What is expected: Once you have read the records, output them exactly.

BEGIN

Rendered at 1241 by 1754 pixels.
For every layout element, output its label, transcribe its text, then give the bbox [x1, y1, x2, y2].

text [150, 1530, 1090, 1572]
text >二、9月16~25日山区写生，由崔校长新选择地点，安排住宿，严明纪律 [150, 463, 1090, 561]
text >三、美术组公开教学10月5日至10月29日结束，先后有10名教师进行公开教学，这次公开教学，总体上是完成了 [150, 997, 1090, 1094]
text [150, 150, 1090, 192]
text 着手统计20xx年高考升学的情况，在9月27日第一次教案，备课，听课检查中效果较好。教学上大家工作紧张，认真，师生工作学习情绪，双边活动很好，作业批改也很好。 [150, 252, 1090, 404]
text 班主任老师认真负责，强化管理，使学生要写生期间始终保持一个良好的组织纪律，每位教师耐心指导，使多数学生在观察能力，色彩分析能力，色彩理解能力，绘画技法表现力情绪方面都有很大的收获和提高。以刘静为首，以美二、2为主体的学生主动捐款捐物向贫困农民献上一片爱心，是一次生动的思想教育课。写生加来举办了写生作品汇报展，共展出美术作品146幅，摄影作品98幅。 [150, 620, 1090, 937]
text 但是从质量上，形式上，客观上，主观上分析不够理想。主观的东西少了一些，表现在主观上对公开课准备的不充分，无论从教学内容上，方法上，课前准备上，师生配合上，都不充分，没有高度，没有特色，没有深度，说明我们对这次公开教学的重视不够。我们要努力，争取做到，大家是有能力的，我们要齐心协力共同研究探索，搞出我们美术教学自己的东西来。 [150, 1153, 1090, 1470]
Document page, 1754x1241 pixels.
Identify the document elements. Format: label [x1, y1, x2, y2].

END

Response to this exercise:
Rendered at 1241 by 1754 pixels.
For every layout element, output its label, transcribe its text, then give the bbox [x1, y1, x2, y2].

text [150, 1530, 1090, 1572]
text >二、9月16~25日山区写生，由崔校长新选择地点，安排住宿，严明纪律 [150, 463, 1090, 561]
text >三、美术组公开教学10月5日至10月29日结束，先后有10名教师进行公开教学，这次公开教学，总体上是完成了 [150, 997, 1090, 1094]
text [150, 150, 1090, 192]
text 着手统计20xx年高考升学的情况，在9月27日第一次教案，备课，听课检查中效果较好。教学上大家工作紧张，认真，师生工作学习情绪，双边活动很好，作业批改也很好。 [150, 252, 1090, 404]
text 班主任老师认真负责，强化管理，使学生要写生期间始终保持一个良好的组织纪律，每位教师耐心指导，使多数学生在观察能力，色彩分析能力，色彩理解能力，绘画技法表现力情绪方面都有很大的收获和提高。以刘静为首，以美二、2为主体的学生主动捐款捐物向贫困农民献上一片爱心，是一次生动的思想教育课。写生加来举办了写生作品汇报展，共展出美术作品146幅，摄影作品98幅。 [150, 620, 1090, 937]
text 但是从质量上，形式上，客观上，主观上分析不够理想。主观的东西少了一些，表现在主观上对公开课准备的不充分，无论从教学内容上，方法上，课前准备上，师生配合上，都不充分，没有高度，没有特色，没有深度，说明我们对这次公开教学的重视不够。我们要努力，争取做到，大家是有能力的，我们要齐心协力共同研究探索，搞出我们美术教学自己的东西来。 [150, 1153, 1090, 1470]
Document page, 1754x1241 pixels.
Identify the document elements. Format: label [x1, y1, x2, y2].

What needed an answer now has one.